The innovating method adopted in this work for calculating the properties of pseudomorphic, GaN/AlN superlattices consisted in exploring computational analogous satisfying the mechanical equilibrium condition ($\stackrel{̿}{\sigma }=0$) for systems with a fixed thickness of the barrier and incrementally increasing that of the QW. This produces a variety of minimum energy configurations with evolving deformation states for the bulk constituents and their heterophase interfaces, in difference from previous works investigating the energetics of interfaces for specific values of the respective thicknesses of QWs and of the barriers [30].
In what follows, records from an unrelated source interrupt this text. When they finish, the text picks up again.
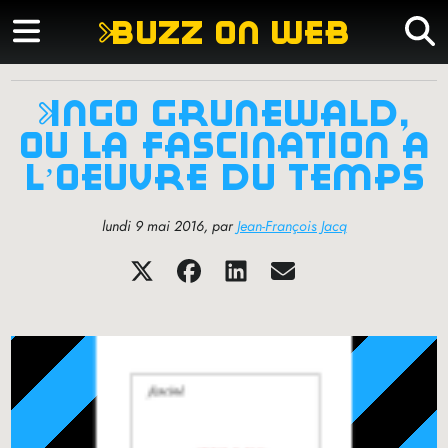
buzz on web
ingo grünewald,
ou la fascination à
l’oeuvre du temps
lundi 9 mai 2016
,
par
Jean-François Jacq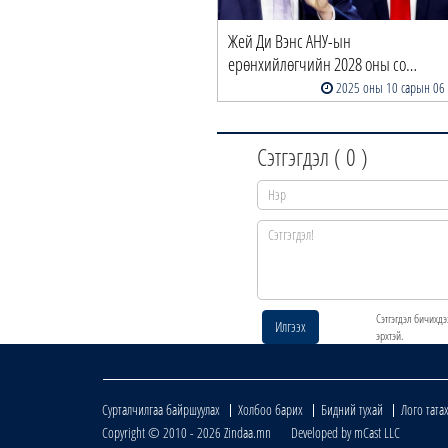
Жей Ди Вэнс АНУ-ын
ерөнхийлөгчийн 2028 оны со…
2025 оны 10 сарын 06
Сэтгэгдэл (
0
)
Сэтгэгдэл бичихдэ
Илгээх
эрхтэй.
Сурталчилгаа байршуулах
Холбоо барих
Бидний тухай
Лого тата
Copyright © 2010 - 2026 Zindaa.mn Developed by mCast LLC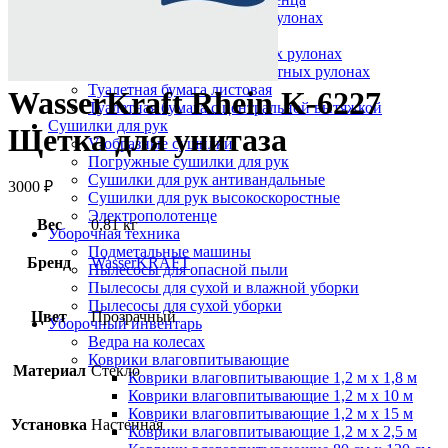
Протирочный материал в рулонах
Салфетки для лица
Туалетная бумага в больших рулонах
Туалетная бумага в стандартных рулонах
Туалетная бумага листовая
WasserKraft Rhein K-6227
Туалетная бумага с центральной вытяжкой
Сушилки для рук
Щетка для унитаза
V-образные сушилки
Погружные сушилки для рук
Сушилки для рук антивандальные
3000
₽
Сушилки для рук высокоскоростные
Электрополотенце
Вес
0,81 кг
Уборочная техника
Подметальные машины
Бренд
WasserKRAFT
Пылесосы для опасной пыли
Пылесосы для сухой и влажной уборки
Пылесосы для сухой уборки
Цвет
Прозрачный
Уборочный инвентарь
Ведра на колесах
Коврики влаговпитывающие
Материал
Стекло
Коврики влаговпитывающие 1,2 м х 1,8 м
Коврики влаговпитывающие 1,2 м х 10 м
Коврики влаговпитывающие 1,2 м х 15 м
Установка
Настенная
Коврики влаговпитывающие 1,2 м х 2,5 м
Crystallographic data about the superlattice constituents has also been obtained by other works as a function of the QW thickness [52]. These last are in full agreement with the counterparts presented in Section 3.2 since both series are obtained via the elastic energy minimum approach. However, unlike others, the elastic theory predictions are compared in the present work with the outcome of ‘ab-initio’ calculations. It has been found that both these last methods yield identical results except for the c-lattice constant of AlN. No clear understanding of this discrepancy has been reached yet.
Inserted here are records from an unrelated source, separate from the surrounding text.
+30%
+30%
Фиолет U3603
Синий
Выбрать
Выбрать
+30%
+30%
The values of the energy gaps reported in Section 3.6 and Appendix A are compliant with their equivalents from the literature [19,20,21], further validating the trends revealed by the present calculations.

In the present work, successive fundamental states of the superlattices are characterized by lattice constants and interfacial excess energies, γ, all revealing functions of the GaN QW thickness. The observed trends have led us to the following conclusions:

(i).

The spatial extension of the interfaces is very short-ranged and remains practically unchanged when the thickness of the GaN QW changes.

(ii).

Energy-minimized configurations of the studied systems adopt different deformation states. It has been shown that the elastic prediction of the lattice constants of elastically strained bulk compounds reasonably agrees with the predictions of total energy minimizations.

(iii).

A no-trivial result is that the interfacial excess energy is a function of the thicknesses of the superlattice constituents, which relates to the evolving deformation states of the interfaces with changing the respective thicknesses. Works in the literature have not accounted for such effects.

(iv).

Similar to structural properties and the interfacial excess energy, the superlattice electronic properties are tightly deformation state dependent. Indeed, it has been established that the valence and conduction bands offsets in strained superlattices and the energy gaps as well are in a linear relationship with the tangential deformation component of the bulk constituents,${ \epsilon }_{//}$ [56]. We have verified that energy gaps calculated in the present work obey this linear relationship.